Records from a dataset
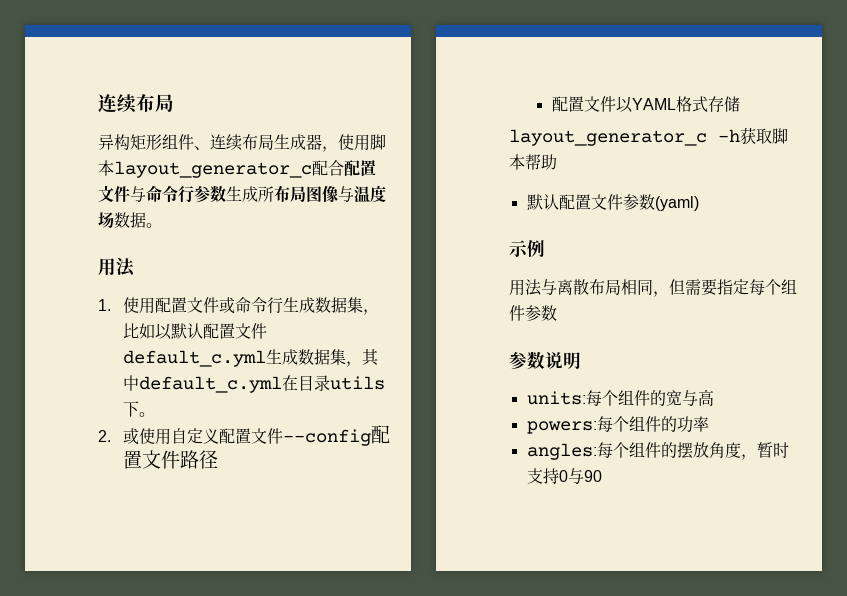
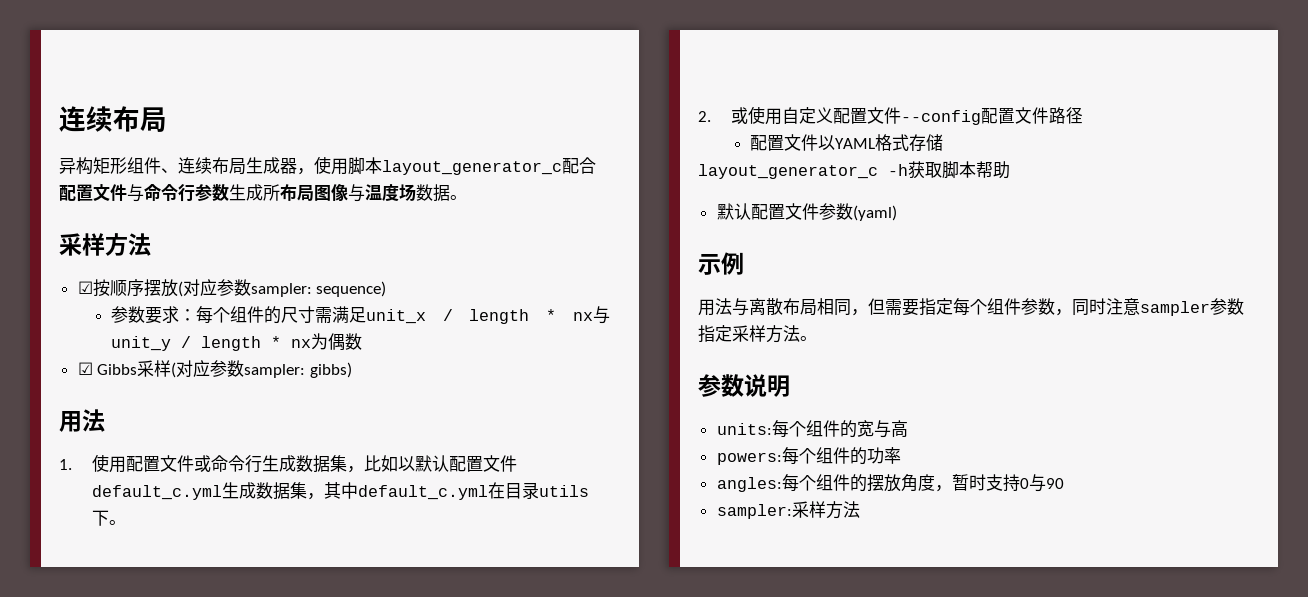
(162, 225) none -> [59,233,151,256] [77,279,387,297] [110,306,610,324] [110,333,362,351] [77,360,352,378] // 采样方法 // ☑按顺序摆放(对应参数sampler: sequence) // 参数要求：每个组件的尺寸需满足unit_x / length * nx与unit_y / length * nx为偶数 // ☑ Gibbs采样(对应参数sampler: gibbs)
(557, 313) none -> [1055,298,1244,316] [698,325,817,343] ，同时注意sampler参数指定采样方法。
(602, 476) none -> [716,501,860,519] // sampler:采样方法

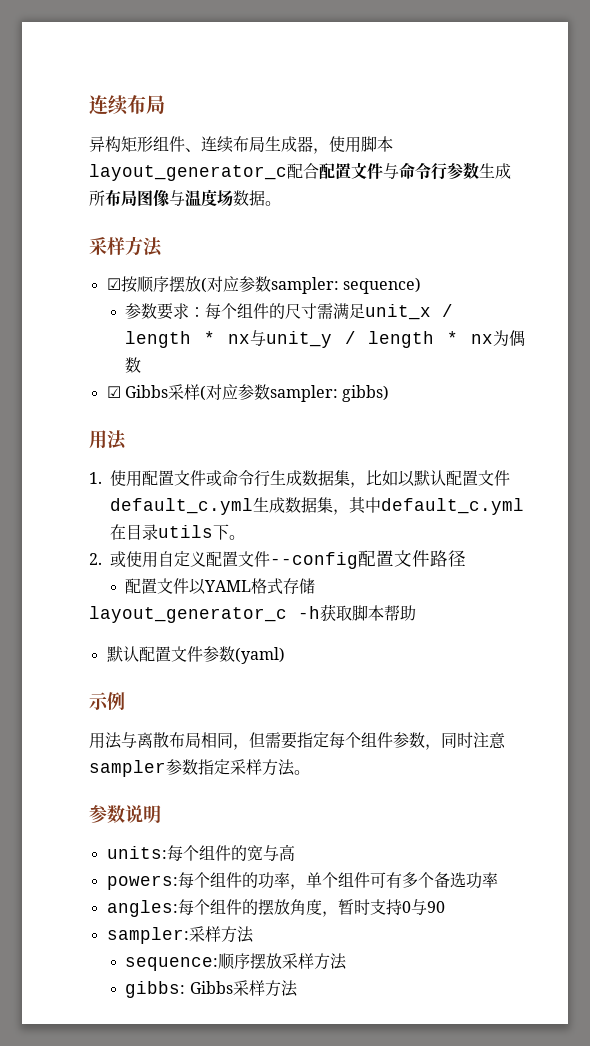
(901, 455) none -> [289,872,498,890] ，单个组件可有多个备选功率
(860, 509) none -> [125,953,348,971] [125,980,298,998] // sequence:顺序摆放采样方法 // gibbs: Gibbs采样方法

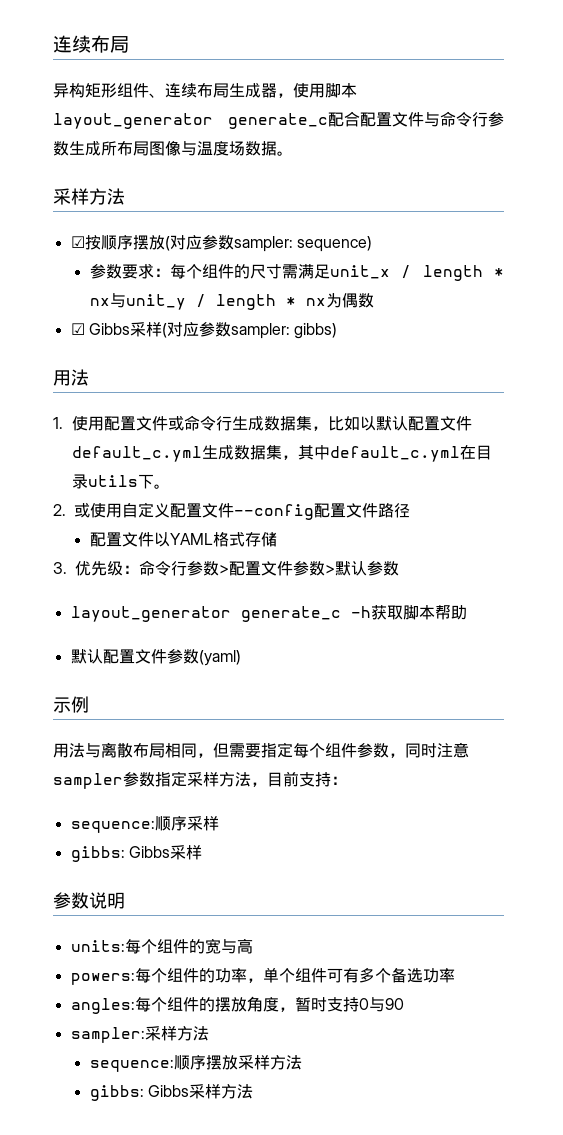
[89,164,287,181] layout_generator_c -> [53,113,328,129] layout_generator generate_c
[89,606,287,623] layout_generator_c -> [53,560,399,576] [70,606,341,622] 3.优先级：命令行参数>配置文件参数>默认参数 // layout_generator generate_c
[294,770,310,775] 。 -> [251,771,347,787] [70,816,219,833] [70,845,202,862] ，目前支持： // sequence:顺序采样 // gibbs: Gibbs采样

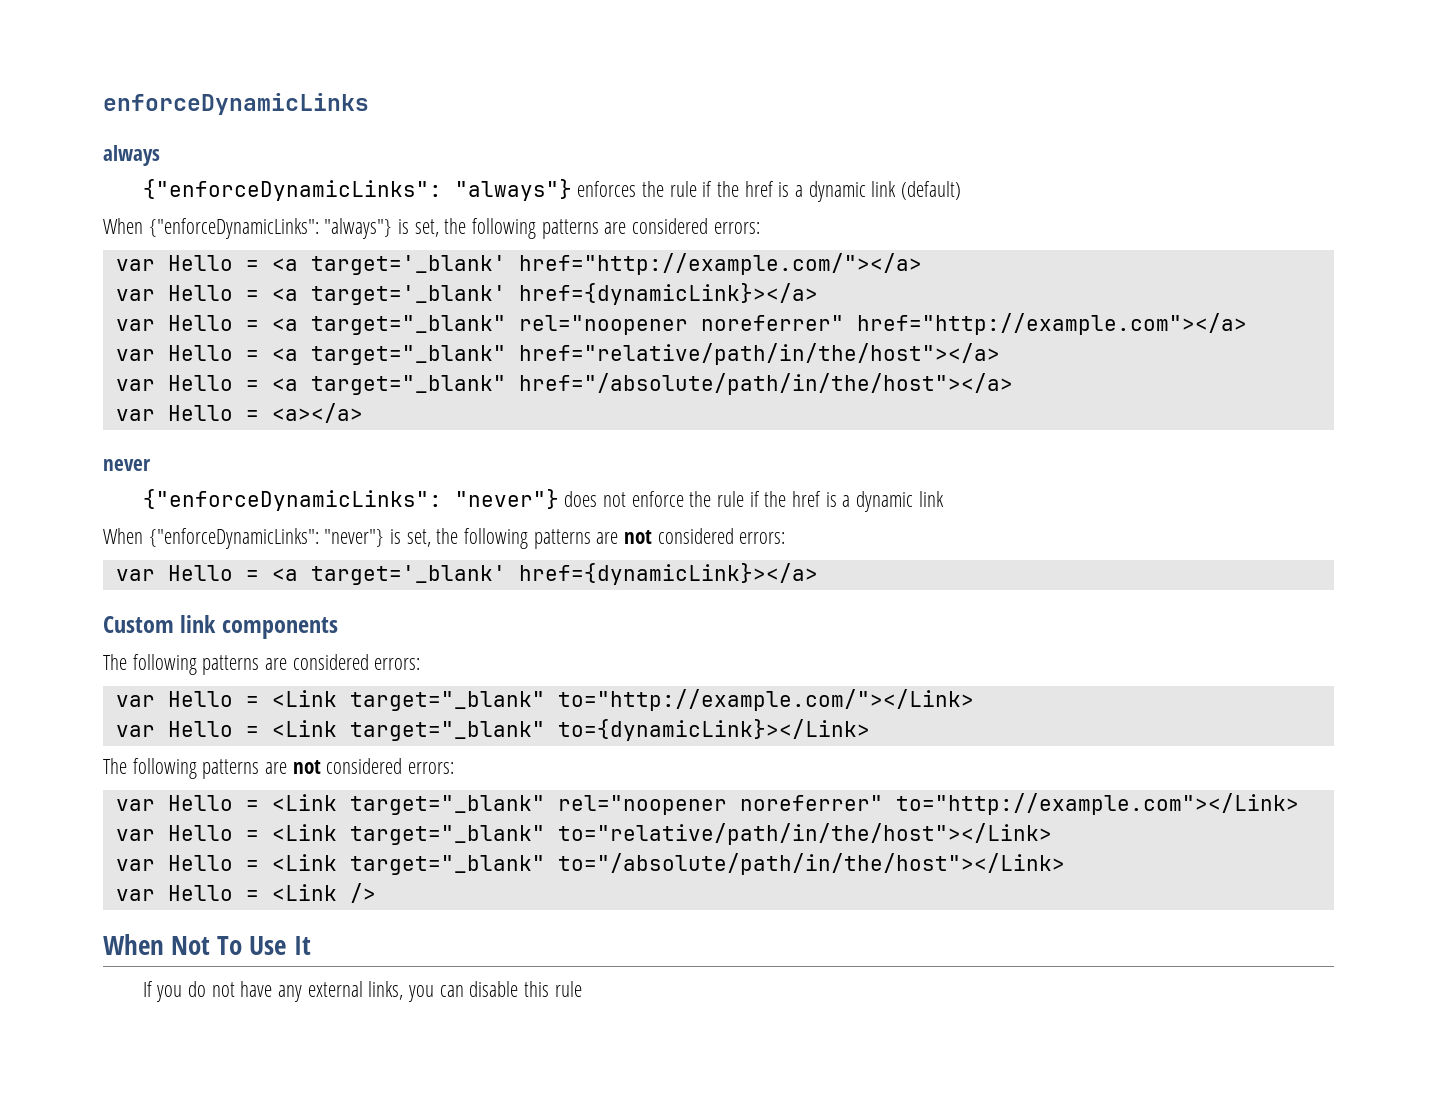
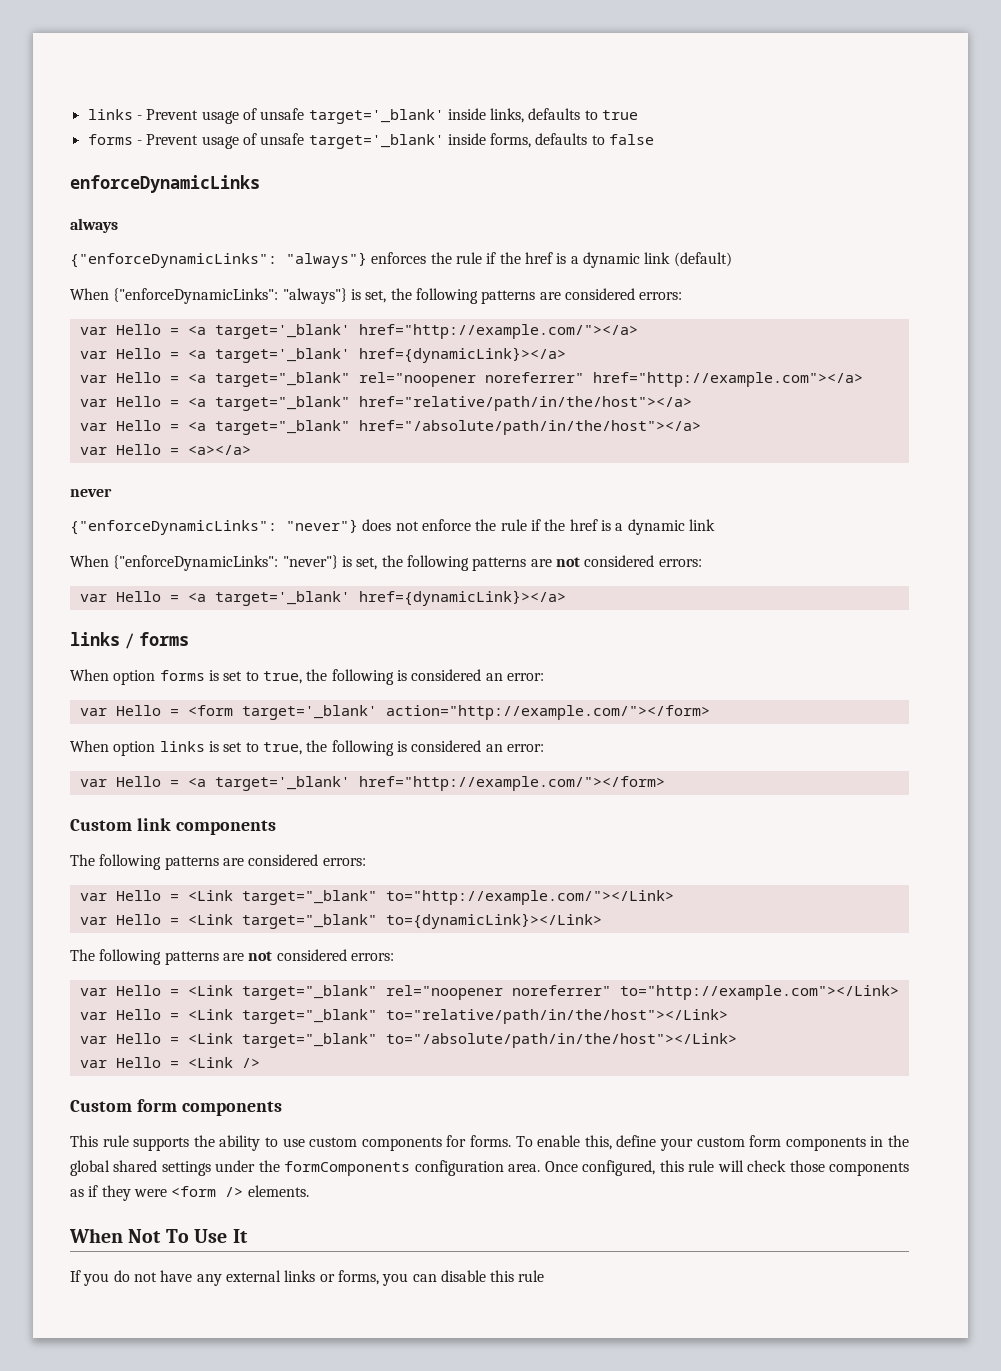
(103, 104) none -> [87,108,639,124] [87,133,655,149] links - Prevent usage of unsafe target='_blank' inside links, defaults to true // forms - Prevent usage of unsafe target='_blank' inside forms, defaults to false //
(818, 574) none -> [70,632,189,649] [70,669,544,685] [79,705,710,720] [70,740,544,756] [79,776,665,791] // links / forms // When option forms is set to true, the following is considered an error: // var Hello = <form target='_blank' action="http://example.com/"></form> // When option links is set to true, the following is considered an error: // var Hello = <a target='_blank' href="http://example.com/"></form>
(376, 893) none -> [70,1099,282,1116] [70,1135,910,1151] [70,1160,910,1176] [70,1185,309,1201] // Custom form components // This rule supports the ability to use custom components for forms. To enable this, define your custom form components in the global shared settings under the formComponents configuration area. Once configured, this rule will check those components as if they were <form /> elements.
[368,981,404,1000] links, -> [284,1270,379,1285] links or forms,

* **What the exercise asks**: In the records above, the line with "[89,606,287,623] layout_generator_c ->" marks the start and the line with "[294,770,310,775] 。 ->" marks the end; copy that stretch exactly, both lines included, and nothing else.

* **Your solution**:
[89,606,287,623] layout_generator_c -> [53,560,399,576] [70,606,341,622] 3.优先级：命令行参数>配置文件参数>默认参数 // layout_generator generate_c
[294,770,310,775] 。 -> [251,771,347,787] [70,816,219,833] [70,845,202,862] ，目前支持： // sequence:顺序采样 // gibbs: Gibbs采样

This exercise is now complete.